■ WHAT IS BEING ASKED
Retype the entries exactly, but skip the pictures.

■ SUPPLIED DATA
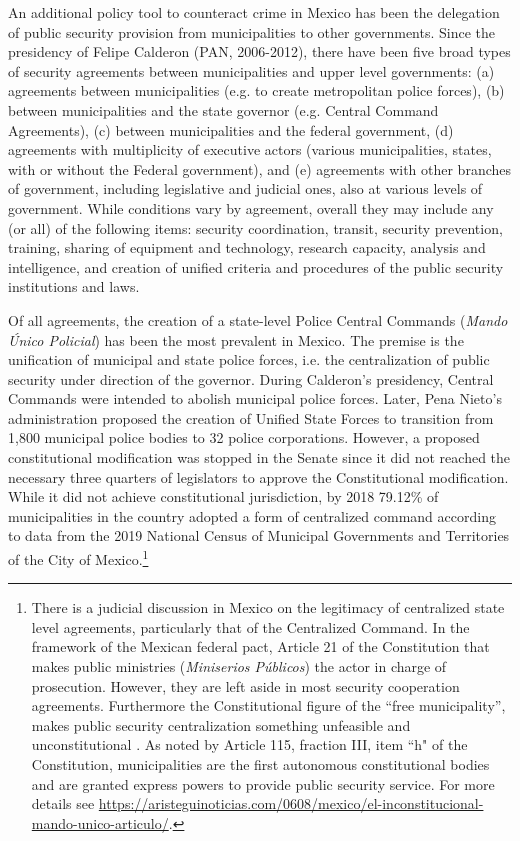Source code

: \documentclass[12pt]{amsart}
\numberwithin{equation}{section}
\theoremstyle{definition}
\theoremstyle{definition}
\theoremstyle{definition}
\begin{document}
An additional policy tool to counteract crime in Mexico has been the delegation of public security provision from municipalities to other governments. Since the presidency of Felipe Calderon (PAN, 2006-2012), there have been five broad types of security agreements between municipalities and upper level governments: (a) agreements between municipalities (e.g. to create metropolitan police forces), (b) between municipalities and the state governor (e.g. Central Command Agreements), (c) between municipalities and the federal government, (d) agreements with multiplicity of executive actors (various municipalities, states, with or without the Federal government), and (e) agreements with other branches of government, including legislative and judicial ones, also at various levels of government. While conditions vary by agreement, overall they may include any (or all) of the following items: security coordination, transit, security prevention, training, sharing of equipment and technology, research capacity, analysis and intelligence, and creation of unified criteria and procedures of the public security institutions and laws.

Of all agreements, the creation of a state-level Police Central Commands (\emph{Mando \'Unico Policial}) has been the most prevalent in Mexico. The premise is the unification of municipal and state police forces, i.e. the centralization of public security under direction of the governor. During Calderon's presidency, Central Commands were intended to abolish municipal police forces. Later, Pena Nieto's administration proposed the creation of Unified State Forces to transition from 1,800 municipal police bodies to 32 police corporations. However, a proposed constitutional modification was stopped in the Senate since it did not reached the necessary three quarters of legislators to approve the Constitutional modification. While it did not achieve constitutional jurisdiction, by 2018 79.12\% of municipalities in the country adopted a form of centralized command according to data from the 2019 National Census of Municipal Governments and Territories of the City of Mexico.\footnote{There is a judicial discussion in Mexico on the legitimacy of centralized state level agreements, particularly that of the Centralized Command. In the framework of the Mexican federal pact, Article 21 of the Constitution that makes public ministries (\emph{Miniserios P\'ublicos}) the actor in charge of prosecution. However, they are  left aside in most security cooperation agreements. Furthermore the Constitutional figure of the ``free municipality'', makes public security centralization something unfeasible and unconstitutional \citep{moloeznik_2016}. As noted by Article 115, fraction III, item ``h" of the Constitution, municipalities are the first autonomous constitutional bodies and are granted express powers to provide public security service. For more details see \url{https://aristeguinoticias.com/0608/mexico/el-inconstitucional-mando-unico-articulo/}.}  
\end{document}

■ EXERCISE RESULT
Source code

: \documentclass[12pt]{amsart}
\numberwithin{equation}{section}
\theoremstyle{definition}
\theoremstyle{definition}
\theoremstyle{definition}
\begin{document}
An additional policy tool to counteract crime in Mexico has been the delegation of public security provision from municipalities to other governments. Since the presidency of Felipe Calderon (PAN, 2006-2012), there have been five broad types of security agreements between municipalities and upper level governments: (a) agreements between municipalities (e.g. to create metropolitan police forces), (b) between municipalities and the state governor (e.g. Central Command Agreements), (c) between municipalities and the federal government, (d) agreements with multiplicity of executive actors (various municipalities, states, with or without the Federal government), and (e) agreements with other branches of government, including legislative and judicial ones, also at various levels of government. While conditions vary by agreement, overall they may include any (or all) of the following items: security coordination, transit, security prevention, training, sharing of equipment and technology, research capacity, analysis and intelligence, and creation of unified criteria and procedures of the public security institutions and laws.

Of all agreements, the creation of a state-level Police Central Commands (\emph{Mando \'Unico Policial}) has been the most prevalent in Mexico. The premise is the unification of municipal and state police forces, i.e. the centralization of public security under direction of the governor. During Calderon's presidency, Central Commands were intended to abolish municipal police forces. Later, Pena Nieto's administration proposed the creation of Unified State Forces to transition from 1,800 municipal police bodies to 32 police corporations. However, a proposed constitutional modification was stopped in the Senate since it did not reached the necessary three quarters of legislators to approve the Constitutional modification. While it did not achieve constitutional jurisdiction, by 2018 79.12\% of municipalities in the country adopted a form of centralized command according to data from the 2019 National Census of Municipal Governments and Territories of the City of Mexico.\footnote{There is a judicial discussion in Mexico on the legitimacy of centralized state level agreements, particularly that of the Centralized Command. In the framework of the Mexican federal pact, Article 21 of the Constitution that makes public ministries (\emph{Miniserios P\'ublicos}) the actor in charge of prosecution. However, they are  left aside in most security cooperation agreements. Furthermore the Constitutional figure of the ``free municipality'', makes public security centralization something unfeasible and unconstitutional \citep{moloeznik_2016}. As noted by Article 115, fraction III, item ``h" of the Constitution, municipalities are the first autonomous constitutional bodies and are granted express powers to provide public security service. For more details see \url{https://aristeguinoticias.com/0608/mexico/el-inconstitucional-mando-unico-articulo/}.}  
\end{document}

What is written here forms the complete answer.